_QUESTIONS ON THE MATERIAL_
1. Retype the passage of the Sarah Haskins text, starting with "A self-described liberal" and going on through "a traditional society.".
2. From the Sarah Haskins text, list every school or group that she attended or belonged to.

_SUPPLIED TEXT_
☆ ☆ ☆
American comedian (born 1979)

Sarah Haskins (born August 3, 1979) is an American comedian known for her satire about gender stereotypes in the media.

==Background and politics==
A native of Chicago, Illinois, Haskins attended Francis W. Parker School in Chicago's Lincoln Park. A 2001 graduate of Harvard College, she was also a member of the improv comedy troupe The Immediate Gratification Players.

When asked if she is a feminist: "Yes, I’m a feminist. It is an extension of my lifelong war against pantyhose. To me it means that as women we are individuals before we are gendered people and that we’re not defined by our gender except in the ways we chose to appropriate that definition. We’re in a weird generation, right? Our moms were forced to grapple with that definition more immediately, and I think it’s changed as we’ve grown up. The core issue 'how do I fight bias against me because of my gender' is still there but has gotten more complicated and wrapped into all kinds of identity issues about how you present yourself as a woman and I pretty much think it's your choice. And fuck pantyhose."

A self-described liberal and feminist, she has spoken in interviews about the many traditional and new roles that women of the modern world are expected to fulfill: taking on new roles as career women and as financially independent individuals while still adhering to antiquated stereotypes about an ideal woman and her role in a traditional society.
☆ ☆ ☆
_Excerpts from a dataset_

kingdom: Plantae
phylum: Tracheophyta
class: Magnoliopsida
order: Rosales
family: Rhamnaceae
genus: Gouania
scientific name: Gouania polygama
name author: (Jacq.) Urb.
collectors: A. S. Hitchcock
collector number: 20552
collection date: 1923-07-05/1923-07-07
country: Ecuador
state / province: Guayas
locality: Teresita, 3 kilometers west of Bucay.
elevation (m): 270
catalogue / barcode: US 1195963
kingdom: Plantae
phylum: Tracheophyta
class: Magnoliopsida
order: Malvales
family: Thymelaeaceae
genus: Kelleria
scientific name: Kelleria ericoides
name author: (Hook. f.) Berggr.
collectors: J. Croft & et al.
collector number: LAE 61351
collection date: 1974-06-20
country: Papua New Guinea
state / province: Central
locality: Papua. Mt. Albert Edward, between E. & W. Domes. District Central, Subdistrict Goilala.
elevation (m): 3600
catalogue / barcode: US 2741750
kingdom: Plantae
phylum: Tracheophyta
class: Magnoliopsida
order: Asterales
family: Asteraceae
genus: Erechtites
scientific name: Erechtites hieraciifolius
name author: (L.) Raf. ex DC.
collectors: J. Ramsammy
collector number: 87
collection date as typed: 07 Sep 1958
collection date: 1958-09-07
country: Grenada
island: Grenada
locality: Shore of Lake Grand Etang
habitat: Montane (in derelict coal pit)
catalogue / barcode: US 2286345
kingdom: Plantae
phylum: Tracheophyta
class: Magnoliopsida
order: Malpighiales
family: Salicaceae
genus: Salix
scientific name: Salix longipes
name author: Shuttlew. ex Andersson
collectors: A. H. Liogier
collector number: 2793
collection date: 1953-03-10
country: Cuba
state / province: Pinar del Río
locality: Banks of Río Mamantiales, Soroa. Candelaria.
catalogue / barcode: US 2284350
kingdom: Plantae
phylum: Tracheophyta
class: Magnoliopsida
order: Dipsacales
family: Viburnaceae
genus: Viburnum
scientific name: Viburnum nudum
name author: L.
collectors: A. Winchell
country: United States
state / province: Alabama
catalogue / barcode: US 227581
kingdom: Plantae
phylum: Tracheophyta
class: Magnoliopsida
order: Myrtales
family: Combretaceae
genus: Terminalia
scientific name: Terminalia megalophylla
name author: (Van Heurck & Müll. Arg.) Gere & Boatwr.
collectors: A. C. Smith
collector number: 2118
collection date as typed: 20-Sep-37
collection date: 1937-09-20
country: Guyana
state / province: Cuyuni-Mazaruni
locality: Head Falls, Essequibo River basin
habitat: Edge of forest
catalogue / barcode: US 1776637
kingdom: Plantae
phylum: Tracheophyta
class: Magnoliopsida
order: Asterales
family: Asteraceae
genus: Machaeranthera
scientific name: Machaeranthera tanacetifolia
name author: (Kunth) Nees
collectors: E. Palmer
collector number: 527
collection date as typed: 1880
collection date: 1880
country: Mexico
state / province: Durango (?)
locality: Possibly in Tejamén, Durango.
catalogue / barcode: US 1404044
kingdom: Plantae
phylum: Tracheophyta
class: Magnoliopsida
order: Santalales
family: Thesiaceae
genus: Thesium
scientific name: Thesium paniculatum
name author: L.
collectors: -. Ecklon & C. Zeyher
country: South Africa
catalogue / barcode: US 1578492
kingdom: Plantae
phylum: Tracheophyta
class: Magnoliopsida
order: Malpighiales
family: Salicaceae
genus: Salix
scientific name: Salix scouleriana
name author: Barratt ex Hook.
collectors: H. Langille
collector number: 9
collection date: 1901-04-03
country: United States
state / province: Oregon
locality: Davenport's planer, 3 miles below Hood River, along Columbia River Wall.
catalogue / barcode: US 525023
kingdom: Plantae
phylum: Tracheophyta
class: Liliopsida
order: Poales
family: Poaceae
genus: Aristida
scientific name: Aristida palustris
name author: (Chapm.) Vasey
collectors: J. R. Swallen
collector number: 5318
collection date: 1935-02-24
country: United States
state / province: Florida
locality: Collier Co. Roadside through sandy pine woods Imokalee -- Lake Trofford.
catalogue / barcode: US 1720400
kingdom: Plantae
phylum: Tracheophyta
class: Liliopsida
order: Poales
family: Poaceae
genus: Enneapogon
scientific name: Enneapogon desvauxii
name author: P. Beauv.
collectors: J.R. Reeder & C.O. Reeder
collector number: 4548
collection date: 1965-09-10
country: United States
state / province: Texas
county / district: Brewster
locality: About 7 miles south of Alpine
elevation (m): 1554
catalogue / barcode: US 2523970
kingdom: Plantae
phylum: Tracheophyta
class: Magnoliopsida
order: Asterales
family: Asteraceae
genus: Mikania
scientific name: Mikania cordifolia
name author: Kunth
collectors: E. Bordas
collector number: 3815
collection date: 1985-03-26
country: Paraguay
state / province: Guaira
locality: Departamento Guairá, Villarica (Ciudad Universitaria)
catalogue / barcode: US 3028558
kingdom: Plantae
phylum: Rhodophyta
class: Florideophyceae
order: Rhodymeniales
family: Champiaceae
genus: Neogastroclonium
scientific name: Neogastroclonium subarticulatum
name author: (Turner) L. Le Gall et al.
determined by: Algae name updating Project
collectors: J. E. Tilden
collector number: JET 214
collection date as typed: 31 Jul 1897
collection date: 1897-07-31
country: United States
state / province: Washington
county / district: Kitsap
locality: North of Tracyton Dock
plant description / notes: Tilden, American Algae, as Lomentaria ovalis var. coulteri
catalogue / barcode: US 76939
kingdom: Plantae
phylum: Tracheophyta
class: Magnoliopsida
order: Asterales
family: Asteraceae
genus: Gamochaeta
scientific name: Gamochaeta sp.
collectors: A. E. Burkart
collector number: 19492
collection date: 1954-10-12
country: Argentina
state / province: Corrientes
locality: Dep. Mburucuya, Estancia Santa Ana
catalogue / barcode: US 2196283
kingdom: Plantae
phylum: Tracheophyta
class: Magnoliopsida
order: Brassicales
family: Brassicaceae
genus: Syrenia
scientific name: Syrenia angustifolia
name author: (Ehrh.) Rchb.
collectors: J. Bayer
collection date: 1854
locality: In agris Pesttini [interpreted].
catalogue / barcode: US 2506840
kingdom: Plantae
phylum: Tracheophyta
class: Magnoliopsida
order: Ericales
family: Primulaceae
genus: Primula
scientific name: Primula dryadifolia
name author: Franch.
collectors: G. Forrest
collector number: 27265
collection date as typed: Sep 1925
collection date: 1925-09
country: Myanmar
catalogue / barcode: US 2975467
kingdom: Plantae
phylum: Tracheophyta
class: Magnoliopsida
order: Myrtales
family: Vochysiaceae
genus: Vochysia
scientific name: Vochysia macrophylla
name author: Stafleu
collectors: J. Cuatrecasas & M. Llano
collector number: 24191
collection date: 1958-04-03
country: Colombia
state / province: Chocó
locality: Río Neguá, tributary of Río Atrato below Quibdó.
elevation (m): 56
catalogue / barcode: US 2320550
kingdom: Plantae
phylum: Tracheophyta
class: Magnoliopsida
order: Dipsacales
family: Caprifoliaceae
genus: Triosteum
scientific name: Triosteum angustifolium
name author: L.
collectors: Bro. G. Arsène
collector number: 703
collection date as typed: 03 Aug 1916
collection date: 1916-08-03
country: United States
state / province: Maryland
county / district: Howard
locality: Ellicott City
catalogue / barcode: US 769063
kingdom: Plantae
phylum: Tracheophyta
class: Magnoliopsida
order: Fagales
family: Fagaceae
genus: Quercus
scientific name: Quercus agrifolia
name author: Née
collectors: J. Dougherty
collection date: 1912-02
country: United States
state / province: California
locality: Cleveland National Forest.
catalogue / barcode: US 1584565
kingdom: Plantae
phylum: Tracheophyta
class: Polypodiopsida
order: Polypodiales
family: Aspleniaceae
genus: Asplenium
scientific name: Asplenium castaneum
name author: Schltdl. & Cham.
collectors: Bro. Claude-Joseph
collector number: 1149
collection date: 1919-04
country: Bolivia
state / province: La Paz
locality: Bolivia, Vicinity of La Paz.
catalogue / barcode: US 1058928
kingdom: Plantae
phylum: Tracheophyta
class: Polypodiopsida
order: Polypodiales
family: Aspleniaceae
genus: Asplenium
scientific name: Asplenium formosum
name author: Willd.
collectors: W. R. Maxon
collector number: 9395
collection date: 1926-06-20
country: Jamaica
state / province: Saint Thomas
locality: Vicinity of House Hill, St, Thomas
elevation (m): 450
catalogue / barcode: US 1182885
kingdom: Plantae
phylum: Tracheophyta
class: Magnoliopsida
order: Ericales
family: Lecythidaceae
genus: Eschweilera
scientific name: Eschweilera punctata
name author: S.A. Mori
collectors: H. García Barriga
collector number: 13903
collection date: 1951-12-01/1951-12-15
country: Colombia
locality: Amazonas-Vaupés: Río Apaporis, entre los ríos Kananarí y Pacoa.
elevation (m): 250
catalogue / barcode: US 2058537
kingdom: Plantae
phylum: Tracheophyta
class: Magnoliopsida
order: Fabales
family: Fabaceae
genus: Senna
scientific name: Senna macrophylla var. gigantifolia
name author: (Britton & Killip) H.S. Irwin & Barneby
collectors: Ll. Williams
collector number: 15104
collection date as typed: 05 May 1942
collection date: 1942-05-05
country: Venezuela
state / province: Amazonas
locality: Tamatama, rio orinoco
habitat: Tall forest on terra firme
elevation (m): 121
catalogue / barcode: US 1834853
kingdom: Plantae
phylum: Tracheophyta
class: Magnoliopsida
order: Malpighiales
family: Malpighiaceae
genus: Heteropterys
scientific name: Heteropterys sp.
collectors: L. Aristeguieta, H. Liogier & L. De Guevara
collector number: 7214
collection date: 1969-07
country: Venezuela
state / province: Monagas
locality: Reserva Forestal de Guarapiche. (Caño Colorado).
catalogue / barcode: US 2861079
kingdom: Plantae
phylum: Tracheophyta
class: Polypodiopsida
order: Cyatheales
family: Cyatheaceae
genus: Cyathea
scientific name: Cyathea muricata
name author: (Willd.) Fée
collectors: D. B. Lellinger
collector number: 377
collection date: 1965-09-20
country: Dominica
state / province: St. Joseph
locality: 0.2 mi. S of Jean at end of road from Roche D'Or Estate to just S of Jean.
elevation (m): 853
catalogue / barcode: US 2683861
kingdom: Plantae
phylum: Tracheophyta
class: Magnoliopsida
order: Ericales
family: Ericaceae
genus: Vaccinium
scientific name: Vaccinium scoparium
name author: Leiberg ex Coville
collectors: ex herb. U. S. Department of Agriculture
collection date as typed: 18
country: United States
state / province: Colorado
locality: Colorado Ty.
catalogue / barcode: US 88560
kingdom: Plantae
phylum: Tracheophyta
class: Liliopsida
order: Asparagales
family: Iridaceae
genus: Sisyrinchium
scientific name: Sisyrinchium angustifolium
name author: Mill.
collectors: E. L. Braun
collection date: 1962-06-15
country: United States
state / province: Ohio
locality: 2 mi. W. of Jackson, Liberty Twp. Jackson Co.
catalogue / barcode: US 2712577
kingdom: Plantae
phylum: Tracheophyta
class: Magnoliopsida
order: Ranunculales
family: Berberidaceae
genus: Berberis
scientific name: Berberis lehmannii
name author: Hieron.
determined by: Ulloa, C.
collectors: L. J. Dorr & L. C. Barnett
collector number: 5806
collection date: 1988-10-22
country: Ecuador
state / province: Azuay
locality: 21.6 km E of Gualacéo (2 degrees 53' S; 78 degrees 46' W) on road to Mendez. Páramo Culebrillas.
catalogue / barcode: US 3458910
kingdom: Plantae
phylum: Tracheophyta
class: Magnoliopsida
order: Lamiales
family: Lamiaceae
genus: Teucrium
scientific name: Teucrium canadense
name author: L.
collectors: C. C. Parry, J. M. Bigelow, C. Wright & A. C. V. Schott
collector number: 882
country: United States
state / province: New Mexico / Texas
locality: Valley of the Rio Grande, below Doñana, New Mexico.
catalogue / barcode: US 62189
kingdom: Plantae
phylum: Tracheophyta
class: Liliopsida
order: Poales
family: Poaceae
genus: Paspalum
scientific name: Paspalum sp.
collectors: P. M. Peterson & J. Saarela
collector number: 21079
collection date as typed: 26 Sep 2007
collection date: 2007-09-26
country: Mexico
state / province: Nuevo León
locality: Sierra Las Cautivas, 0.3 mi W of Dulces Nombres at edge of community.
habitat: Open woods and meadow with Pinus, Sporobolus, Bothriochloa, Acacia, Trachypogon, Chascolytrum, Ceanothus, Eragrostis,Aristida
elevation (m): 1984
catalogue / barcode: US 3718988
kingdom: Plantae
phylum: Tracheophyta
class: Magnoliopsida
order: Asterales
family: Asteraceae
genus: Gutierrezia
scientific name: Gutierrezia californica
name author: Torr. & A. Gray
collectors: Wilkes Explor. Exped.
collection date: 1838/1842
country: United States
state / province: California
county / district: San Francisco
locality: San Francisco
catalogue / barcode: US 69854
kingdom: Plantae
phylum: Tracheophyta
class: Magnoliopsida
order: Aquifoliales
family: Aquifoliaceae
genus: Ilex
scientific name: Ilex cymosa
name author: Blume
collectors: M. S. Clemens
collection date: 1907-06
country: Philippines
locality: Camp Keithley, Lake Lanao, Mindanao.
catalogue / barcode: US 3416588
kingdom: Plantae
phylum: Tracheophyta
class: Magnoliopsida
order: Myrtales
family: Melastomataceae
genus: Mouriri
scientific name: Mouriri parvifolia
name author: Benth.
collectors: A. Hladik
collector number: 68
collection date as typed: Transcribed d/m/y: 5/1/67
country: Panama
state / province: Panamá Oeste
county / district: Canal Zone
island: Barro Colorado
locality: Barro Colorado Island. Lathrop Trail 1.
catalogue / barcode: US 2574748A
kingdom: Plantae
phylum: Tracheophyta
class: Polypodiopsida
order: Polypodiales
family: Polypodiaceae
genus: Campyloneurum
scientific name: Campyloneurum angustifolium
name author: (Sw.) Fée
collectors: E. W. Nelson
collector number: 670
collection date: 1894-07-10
☆ ☆ ☆
_LIST OF ANSWERS_
1.
A self-described liberal and feminist, she has spoken in interviews about the many traditional and new roles that women of the modern world are expected to fulfill: taking on new roles as career women and as financially independent individuals while still adhering to antiquated stereotypes about an ideal woman and her role in a traditional society.

2.
- Francis W. Parker School
- Harvard College
- The Immediate Gratification Players